Eisenmenger syndrome: Symptoms, Pathogenesis & Managements

Let's look at the Eisenmenger SD in chronological order. In the early phase, pulmonary arterial pressure rises with a noticeable increase in pulmonary blood flow. If this condition persists, it develops into a pulmonary vascular disease with pathological changes. This results in pulmonary hypertension. Pathological changes occur in small pulmonary arterioles and muscular arteries, and are divided into Grade I-VI according to histologic findings. In the early stage, medial hypertrophy occurs in Grade I, hyperplasia of intima in II, and obliteration in III. In IV, arterial dilation, V and VI eventually result in plexiform lesion, angiomatoid formation and fibrinoid necrosis. However, in the clinical setting, pulmonary artery resistance, pulmonary artery resistance, and systemic vascular resistance are observed rather than clinical course according to these histological changes. The retrospective study showed that the symptoms, syncope, poor functional class, low oxygen saturation (<85%), serum creatinine, serum uric acid concentration and Down syndrome were strong predictors. The above functional class is defined by NYHA (New York Heart Association), I asymptomatic, II as Symptomatic with moderate exertion, III as Symptomatic with minimal exertion, IV as Symptomatic at rest.
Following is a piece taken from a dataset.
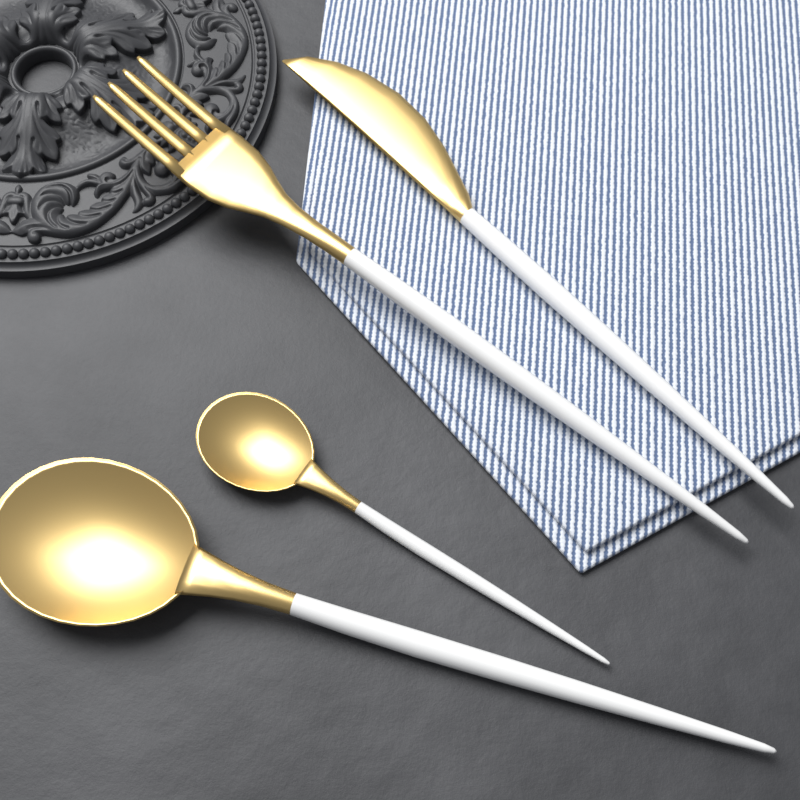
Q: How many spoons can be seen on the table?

The extraocardial complications of Eisenmenger SD are caused by oxygen deficiency. The most careful consideration is polycythemia. Chronic hypoxemia increases erythropoietin production leading to secondary eryhrocytosis. Compensation may reduce the platelet count (low-grade DIC or thrombocytopenia). In this situation, if it is dehydrated, the viscosity increases and the probability of stroke is increased. Also, sudden changes in altitude or body temperature should be avoided. Phelebotomy is performed in patients with severe polycythemia (hematocrit> 65%), especially with symptoms. Gum disease, Gout, etc. can also be caused by polycythemia.